I have never thought much about the cost to myself of what I do. I have either worked from the point that there has to be a sacrifice of time and effort in order to gain, or have adopted the altruistic approach that giving to the less fortunate is a way of life. But as I examine it, the more apparent becomes the other side of the equation.

In fact, I am now at the point where I realize that if I enjoy the luxury of sleep and whatever dreams it brings, I will pay for it with overtime on whatever tasks I had on hand before I went to sleep. So even a dream comes with a bill.

Considering the cost was never a feature of the sermons with the message ‘give selflessly without expectation of reward’. Yet it seems that in order for what one gives to be appreciated, you too should extract a price for what you give.
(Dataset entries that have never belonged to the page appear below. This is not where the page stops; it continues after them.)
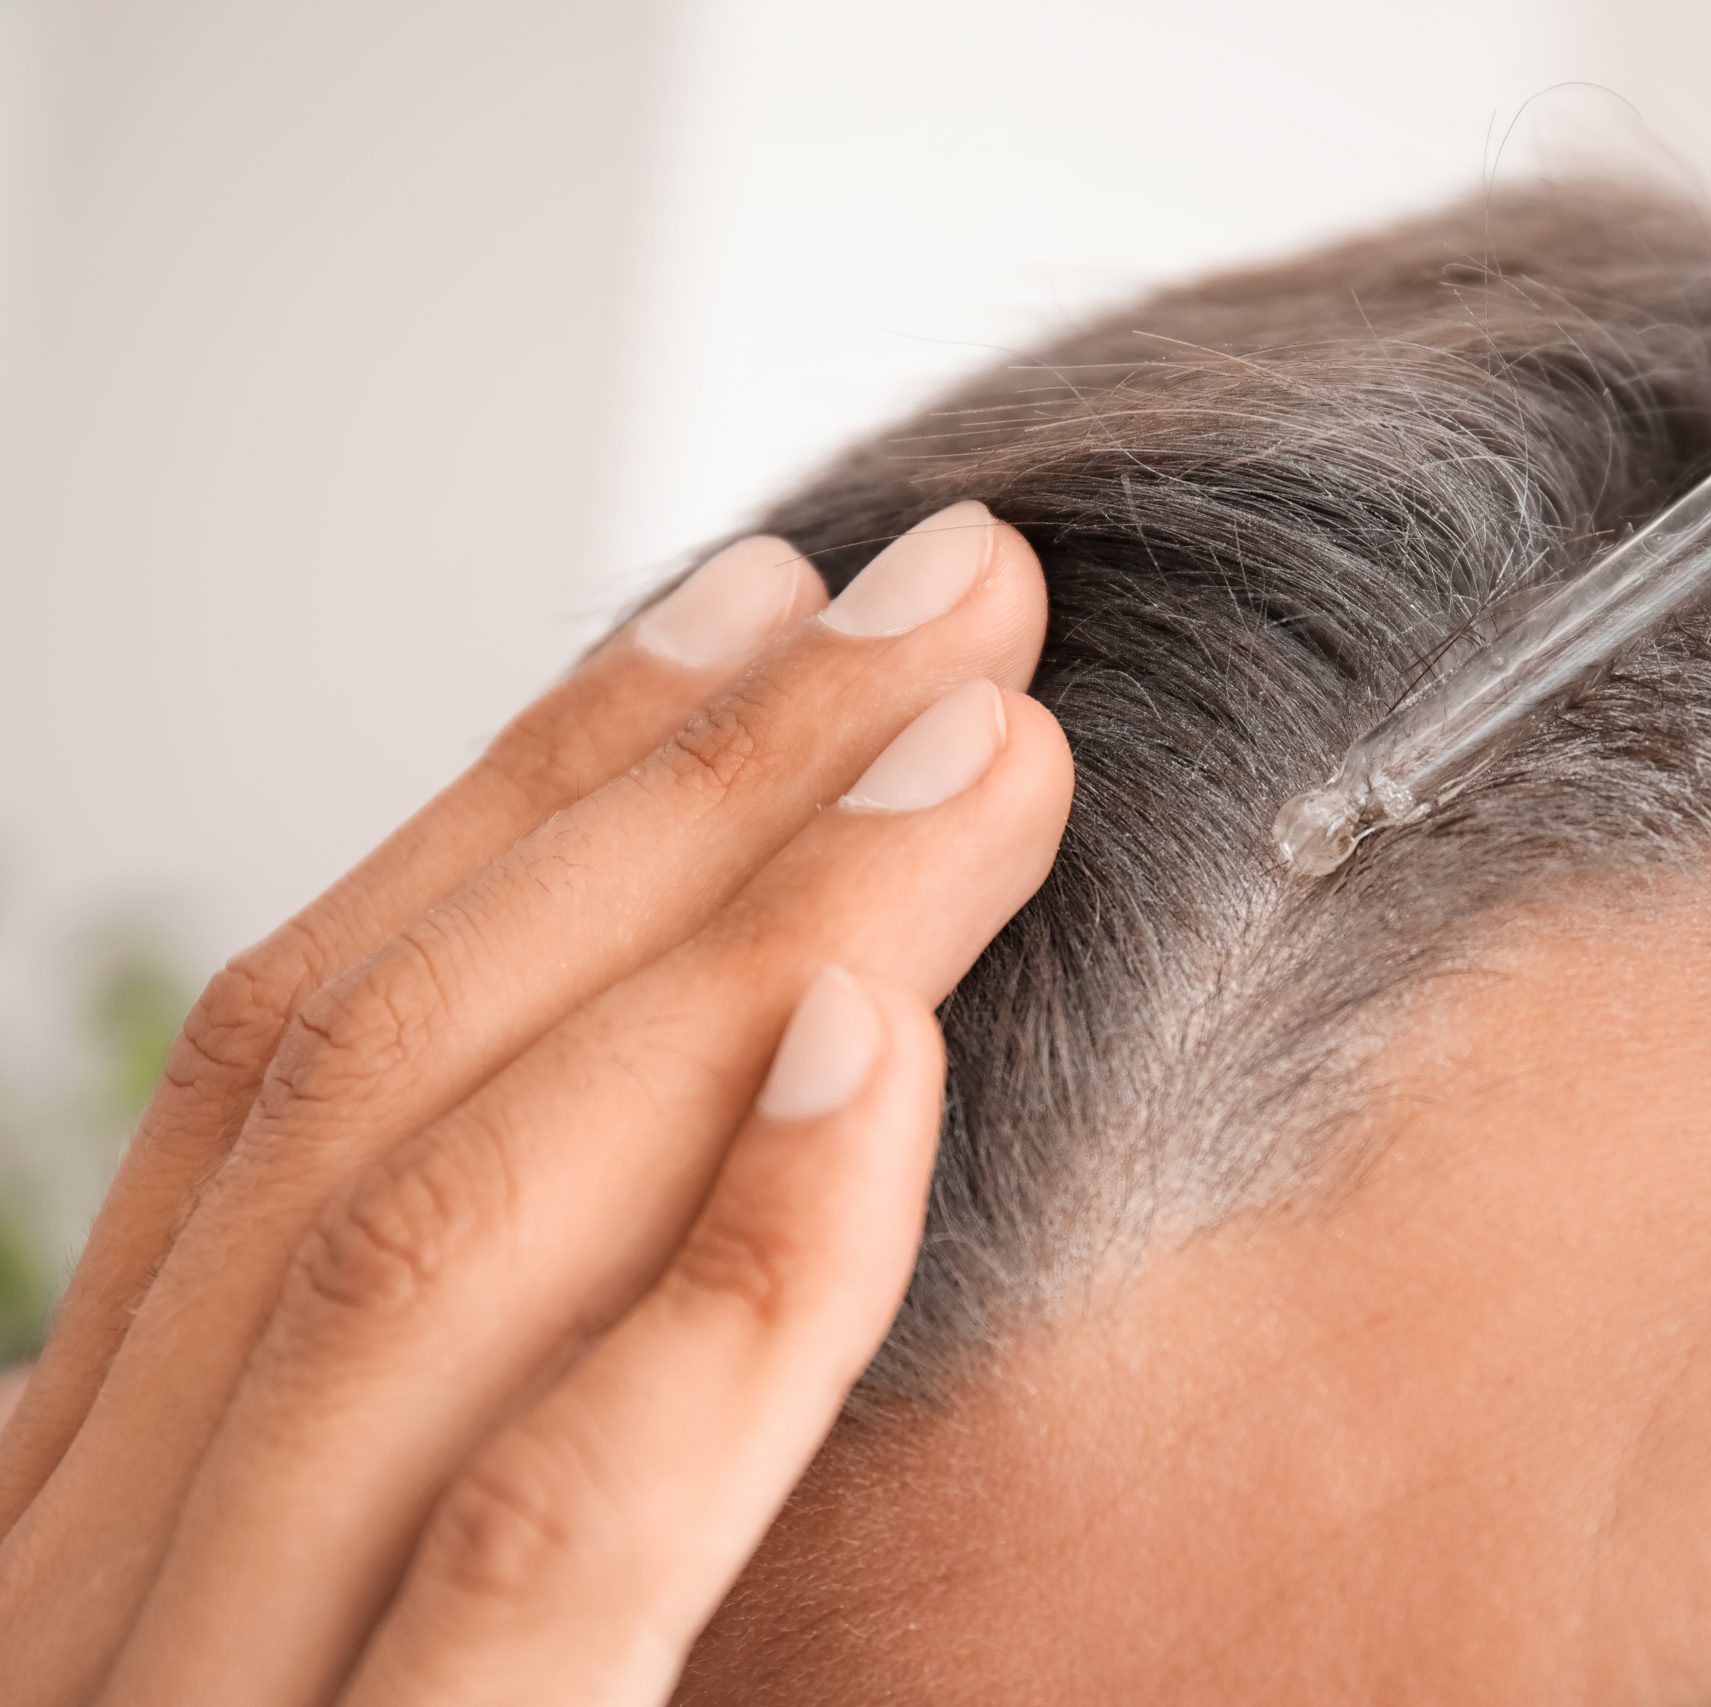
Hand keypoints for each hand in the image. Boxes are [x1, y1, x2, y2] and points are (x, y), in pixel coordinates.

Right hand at [0, 502, 1071, 1705]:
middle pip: (388, 1086)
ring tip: (985, 746)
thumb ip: (451, 1441)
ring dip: (755, 938)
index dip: (530, 800)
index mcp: (97, 1516)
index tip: (752, 615)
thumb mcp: (369, 1637)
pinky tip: (886, 1048)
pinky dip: (730, 1270)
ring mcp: (195, 1705)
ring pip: (457, 1235)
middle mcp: (94, 1584)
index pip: (306, 1067)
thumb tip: (688, 1131)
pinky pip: (551, 1522)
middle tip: (947, 605)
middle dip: (689, 800)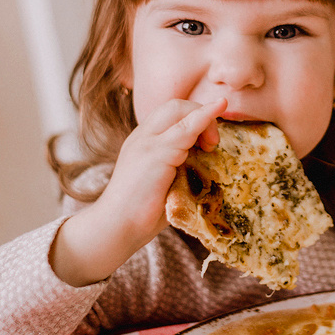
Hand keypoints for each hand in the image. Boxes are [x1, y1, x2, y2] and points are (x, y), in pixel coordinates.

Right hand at [50, 97, 226, 285]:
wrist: (116, 227)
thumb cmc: (141, 213)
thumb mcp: (163, 181)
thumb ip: (178, 166)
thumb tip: (206, 163)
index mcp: (143, 141)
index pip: (170, 114)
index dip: (194, 116)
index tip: (209, 138)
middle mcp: (142, 136)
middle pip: (175, 106)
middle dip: (201, 114)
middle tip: (213, 144)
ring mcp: (147, 142)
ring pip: (180, 111)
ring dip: (205, 121)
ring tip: (212, 146)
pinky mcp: (156, 153)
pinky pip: (186, 128)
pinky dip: (205, 117)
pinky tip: (218, 108)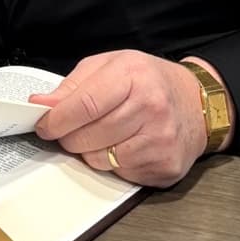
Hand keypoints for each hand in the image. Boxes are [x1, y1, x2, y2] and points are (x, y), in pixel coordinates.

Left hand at [30, 50, 219, 187]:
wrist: (198, 105)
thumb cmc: (150, 82)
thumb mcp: (112, 66)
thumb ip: (74, 84)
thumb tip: (41, 105)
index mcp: (134, 76)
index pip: (84, 104)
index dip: (57, 119)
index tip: (43, 125)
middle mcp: (151, 108)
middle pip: (88, 136)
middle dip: (70, 137)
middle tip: (72, 130)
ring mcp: (160, 141)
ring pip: (99, 160)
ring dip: (91, 151)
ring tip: (104, 134)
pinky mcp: (165, 167)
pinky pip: (119, 174)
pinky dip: (113, 164)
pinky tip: (126, 146)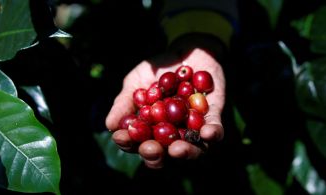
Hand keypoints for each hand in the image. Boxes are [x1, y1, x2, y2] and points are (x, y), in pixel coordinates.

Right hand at [105, 48, 225, 168]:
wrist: (188, 49)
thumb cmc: (159, 68)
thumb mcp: (136, 81)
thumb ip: (125, 102)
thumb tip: (110, 125)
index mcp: (151, 128)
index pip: (138, 143)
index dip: (129, 143)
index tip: (122, 137)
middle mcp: (172, 132)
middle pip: (164, 154)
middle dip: (155, 155)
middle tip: (150, 149)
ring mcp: (193, 126)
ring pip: (192, 149)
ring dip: (185, 152)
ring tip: (176, 150)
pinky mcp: (214, 115)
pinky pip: (216, 130)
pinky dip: (212, 134)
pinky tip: (206, 133)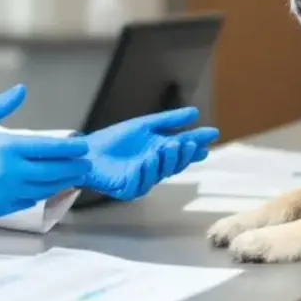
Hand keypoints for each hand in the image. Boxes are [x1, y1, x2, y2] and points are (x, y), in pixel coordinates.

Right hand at [0, 84, 91, 216]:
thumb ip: (1, 106)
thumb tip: (21, 90)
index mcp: (6, 147)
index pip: (49, 148)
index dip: (70, 149)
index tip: (84, 147)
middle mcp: (10, 171)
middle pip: (53, 171)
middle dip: (73, 168)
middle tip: (86, 164)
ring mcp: (5, 192)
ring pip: (44, 189)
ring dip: (61, 182)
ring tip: (73, 176)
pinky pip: (27, 201)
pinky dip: (40, 194)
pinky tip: (47, 188)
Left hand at [83, 106, 218, 199]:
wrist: (89, 150)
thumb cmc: (115, 139)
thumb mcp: (145, 125)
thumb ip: (169, 120)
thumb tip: (194, 112)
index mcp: (160, 152)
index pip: (183, 149)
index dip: (197, 143)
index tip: (211, 135)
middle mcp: (154, 168)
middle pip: (175, 164)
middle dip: (184, 154)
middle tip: (189, 142)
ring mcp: (142, 179)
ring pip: (160, 174)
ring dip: (165, 160)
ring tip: (168, 145)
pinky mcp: (127, 188)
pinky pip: (138, 184)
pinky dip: (143, 172)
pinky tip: (145, 161)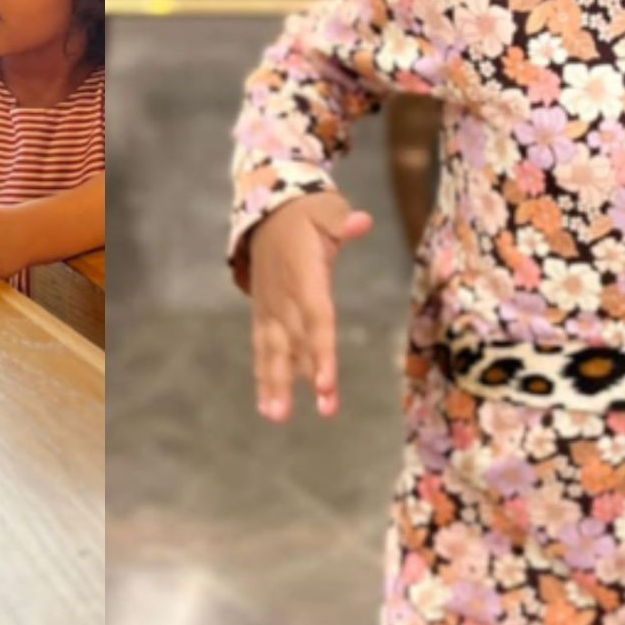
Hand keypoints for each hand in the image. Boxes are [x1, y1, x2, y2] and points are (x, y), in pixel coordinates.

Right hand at [249, 192, 371, 422]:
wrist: (266, 207)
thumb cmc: (306, 211)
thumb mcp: (327, 209)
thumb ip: (342, 221)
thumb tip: (361, 222)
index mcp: (304, 274)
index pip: (316, 317)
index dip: (321, 350)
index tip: (326, 383)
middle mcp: (284, 296)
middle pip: (297, 342)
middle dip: (306, 377)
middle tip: (322, 410)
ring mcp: (270, 306)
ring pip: (273, 350)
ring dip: (276, 384)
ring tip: (277, 417)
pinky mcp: (264, 312)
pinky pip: (263, 347)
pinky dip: (265, 376)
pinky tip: (268, 405)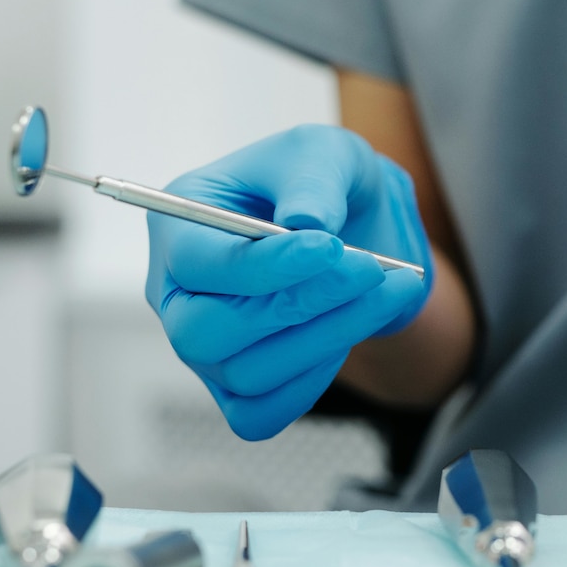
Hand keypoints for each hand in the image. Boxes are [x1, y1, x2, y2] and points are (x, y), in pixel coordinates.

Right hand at [146, 125, 432, 439]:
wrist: (353, 227)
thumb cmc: (320, 181)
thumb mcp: (323, 152)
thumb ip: (313, 179)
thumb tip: (305, 223)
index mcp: (178, 224)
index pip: (197, 262)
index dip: (264, 264)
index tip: (332, 247)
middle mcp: (176, 292)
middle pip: (204, 332)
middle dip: (296, 306)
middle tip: (369, 269)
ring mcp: (202, 347)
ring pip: (244, 373)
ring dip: (327, 336)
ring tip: (389, 287)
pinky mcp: (234, 387)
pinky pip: (258, 414)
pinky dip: (310, 383)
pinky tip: (352, 330)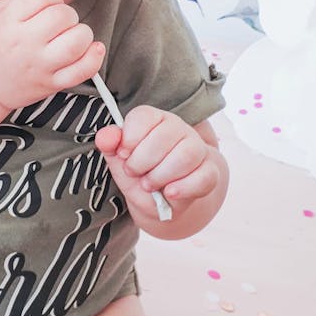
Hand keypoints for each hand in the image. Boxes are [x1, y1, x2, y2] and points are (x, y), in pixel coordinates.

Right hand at [0, 0, 104, 109]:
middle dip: (66, 13)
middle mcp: (25, 44)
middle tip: (58, 21)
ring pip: (77, 41)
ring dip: (81, 33)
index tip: (46, 3)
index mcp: (8, 22)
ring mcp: (40, 66)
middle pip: (62, 16)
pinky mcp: (52, 83)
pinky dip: (94, 57)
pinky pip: (83, 71)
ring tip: (72, 34)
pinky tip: (93, 48)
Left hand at [95, 106, 220, 227]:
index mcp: (155, 120)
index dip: (130, 138)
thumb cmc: (140, 172)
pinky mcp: (210, 172)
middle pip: (165, 135)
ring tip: (149, 185)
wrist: (162, 199)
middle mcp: (178, 129)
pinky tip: (169, 193)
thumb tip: (105, 137)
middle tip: (134, 173)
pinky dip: (183, 188)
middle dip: (143, 160)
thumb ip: (110, 144)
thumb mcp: (119, 159)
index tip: (123, 155)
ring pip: (187, 154)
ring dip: (161, 175)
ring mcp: (197, 150)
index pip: (144, 116)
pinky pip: (203, 176)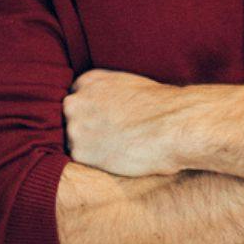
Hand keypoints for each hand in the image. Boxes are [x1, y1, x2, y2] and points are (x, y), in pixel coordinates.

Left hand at [64, 70, 188, 177]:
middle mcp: (75, 101)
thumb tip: (107, 105)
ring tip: (116, 148)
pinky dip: (95, 162)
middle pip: (71, 118)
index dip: (90, 111)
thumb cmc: (161, 107)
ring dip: (89, 146)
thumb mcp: (129, 85)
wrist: (172, 127)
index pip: (77, 96)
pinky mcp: (80, 152)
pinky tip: (115, 159)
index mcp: (88, 81)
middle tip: (110, 137)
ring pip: (74, 140)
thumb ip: (109, 92)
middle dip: (86, 127)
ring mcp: (74, 127)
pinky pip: (80, 159)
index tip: (104, 120)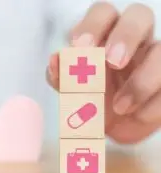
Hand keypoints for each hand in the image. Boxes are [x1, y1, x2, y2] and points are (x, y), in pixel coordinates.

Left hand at [47, 2, 159, 143]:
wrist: (113, 127)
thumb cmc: (91, 100)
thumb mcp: (73, 91)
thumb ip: (62, 76)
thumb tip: (54, 60)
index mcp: (105, 36)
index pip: (102, 13)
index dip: (92, 26)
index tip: (79, 47)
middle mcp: (133, 41)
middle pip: (139, 15)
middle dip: (126, 35)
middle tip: (112, 62)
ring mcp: (155, 58)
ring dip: (141, 80)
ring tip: (120, 107)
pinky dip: (154, 104)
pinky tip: (138, 116)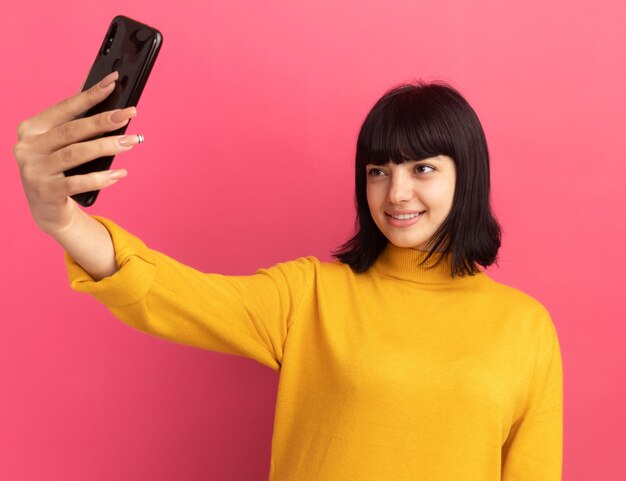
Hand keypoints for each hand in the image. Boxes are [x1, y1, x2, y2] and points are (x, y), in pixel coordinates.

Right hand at [13, 71, 140, 236]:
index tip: (113, 81)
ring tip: (131, 142)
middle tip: (130, 113)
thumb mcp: (61, 145)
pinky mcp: (46, 193)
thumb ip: (77, 126)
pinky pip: (78, 183)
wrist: (47, 209)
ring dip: (106, 146)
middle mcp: (28, 147)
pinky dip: (101, 177)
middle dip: (104, 120)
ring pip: (76, 154)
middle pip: (72, 130)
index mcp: (32, 129)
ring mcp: (34, 171)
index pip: (65, 107)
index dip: (90, 94)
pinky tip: (119, 173)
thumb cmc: (60, 169)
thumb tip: (109, 102)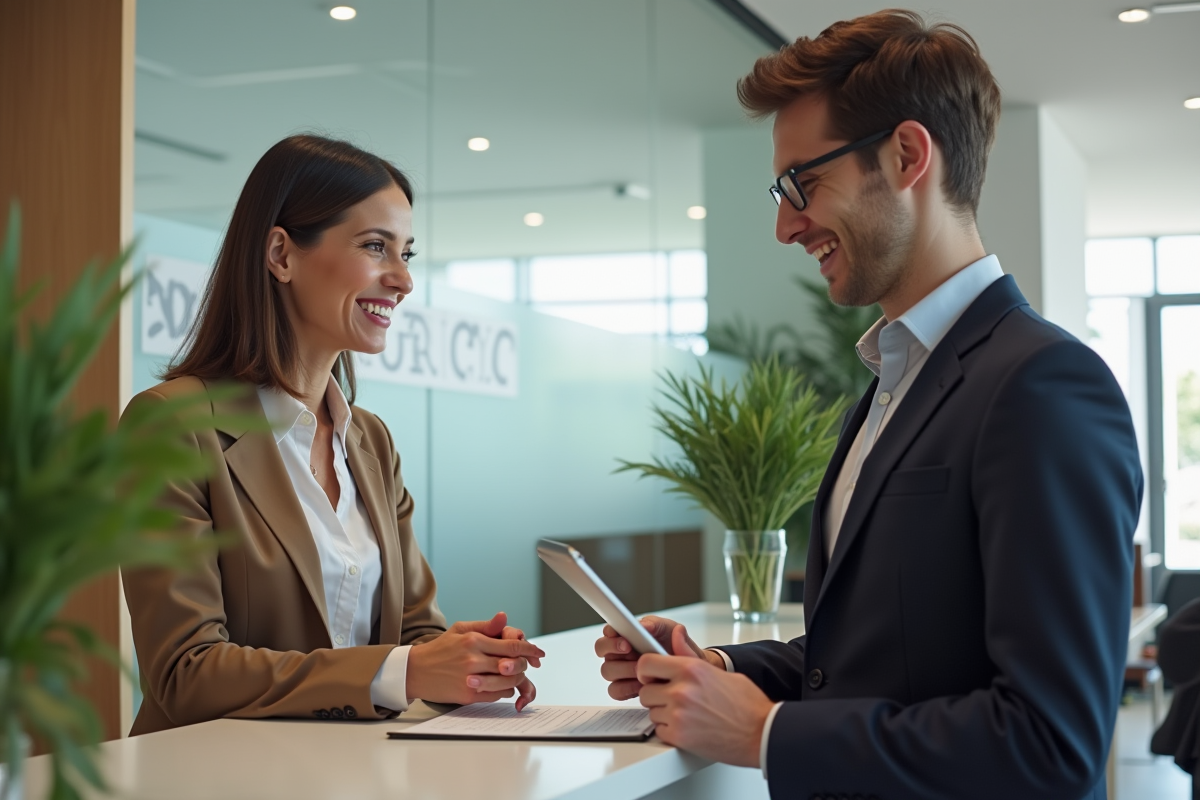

The few cents given to the beggar might be accompanied by a half hour harangue on personal appearance, looking for a job and the benefits of iodated salt. In this manner, the beggar gets the money, a bit of knowledge and the certainty that he or she should think twice before asking you for money again.

You on the other hand get the cosy feeling that you have done some good but without the prospect of long-term dependency upon your wallet. After all, the beggar now knows how to mend his or her ways, and if he or she doesn’t, ‘well it just goes to show…’

The small favour done for an acquaintance might be accompanied by a short, cynical speech on how ‘nobody does favours anymore’. This will draw attention to what you are doing, develop a sense of obligation towards you and ensure that the recipient of your words never asks you for a favour again.

I can’t say I like this sort of behaviour. I prefer to give, rather than to take. But sometimes, as the cynicism of demands builds up, I wish that I could find it in me to better extract a price from those to whom I give.

On the other hand, there is a certain happiness to be found in not expecting something in return. More often than my cynicism has permitted me to mention here, I am pleasantly surprised by acts of giving on the part of others.

I do not want to exact a price from others for everything I do: it’s just that sometimes I wish that what I gave would be appreciated as a moment of pleasantry, not just a signature on an unwritten contract.